Information given =>
_ _ _ _ _
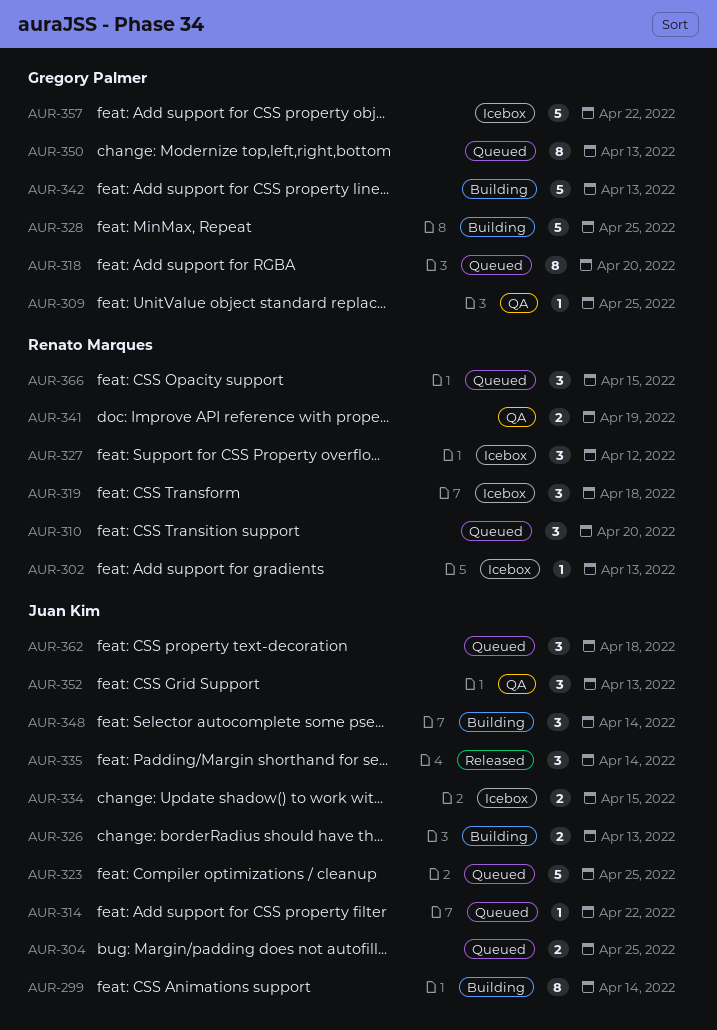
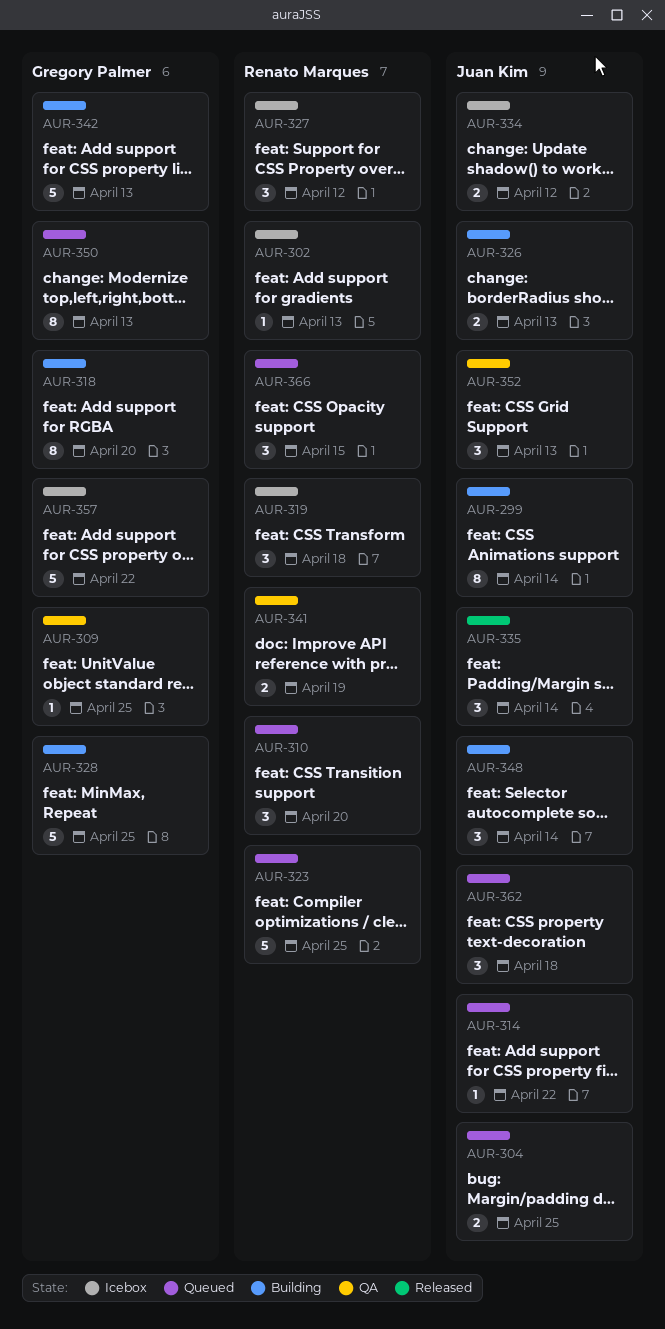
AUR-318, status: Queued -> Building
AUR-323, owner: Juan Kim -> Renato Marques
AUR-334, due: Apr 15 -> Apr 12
_ _ _ _ _
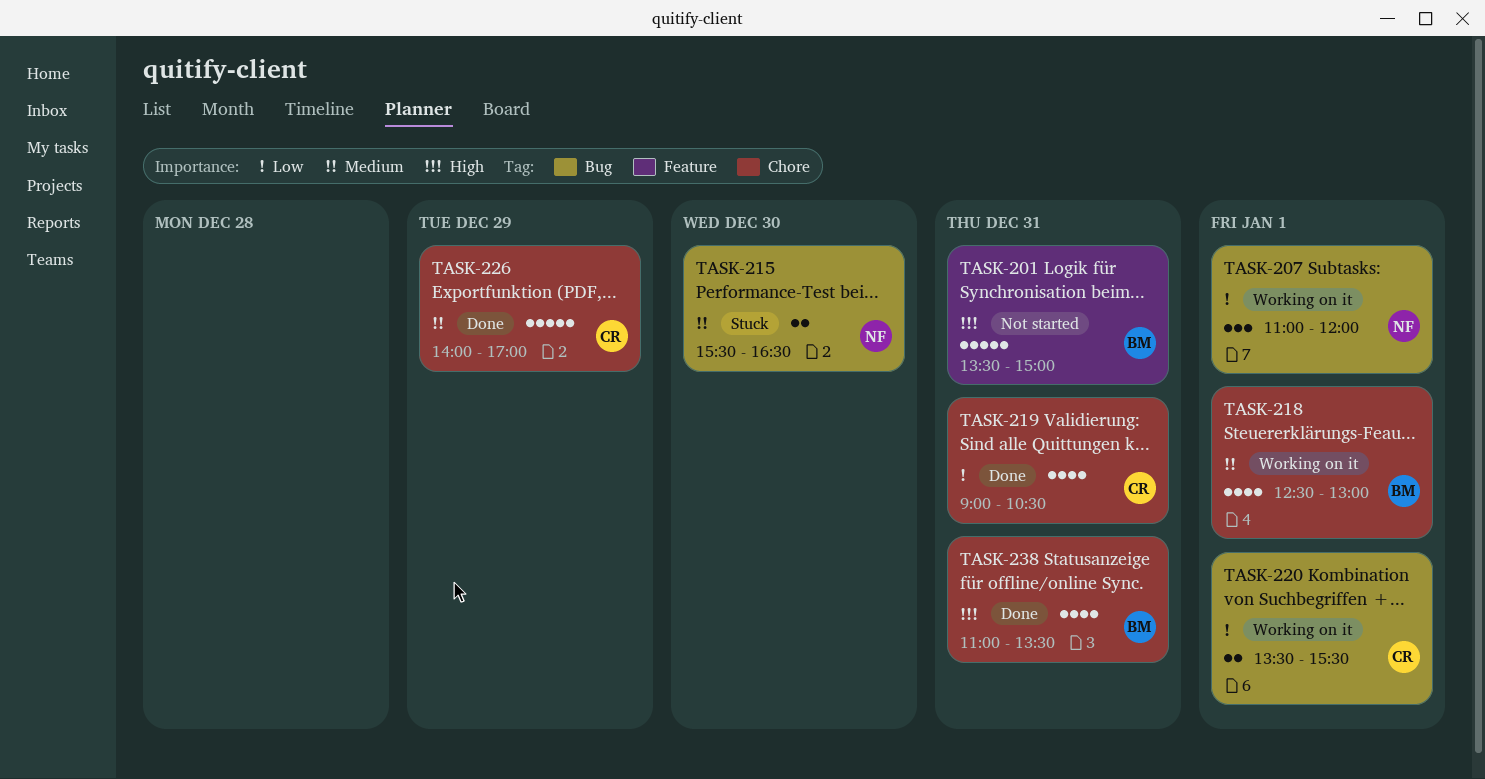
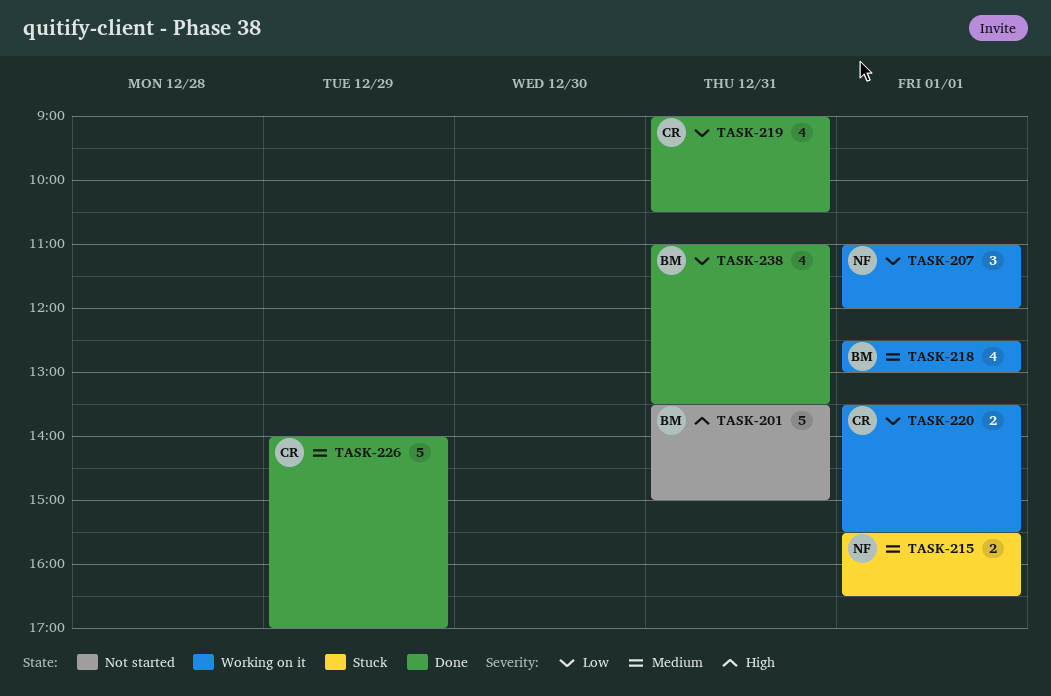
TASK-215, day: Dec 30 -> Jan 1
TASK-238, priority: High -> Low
_ _ _ _ _
Problem to work on => Reproduce each line of the records in which the word "TASK" appears.

Response area =>
TASK-215, day: Dec 30 -> Jan 1
TASK-238, priority: High -> Low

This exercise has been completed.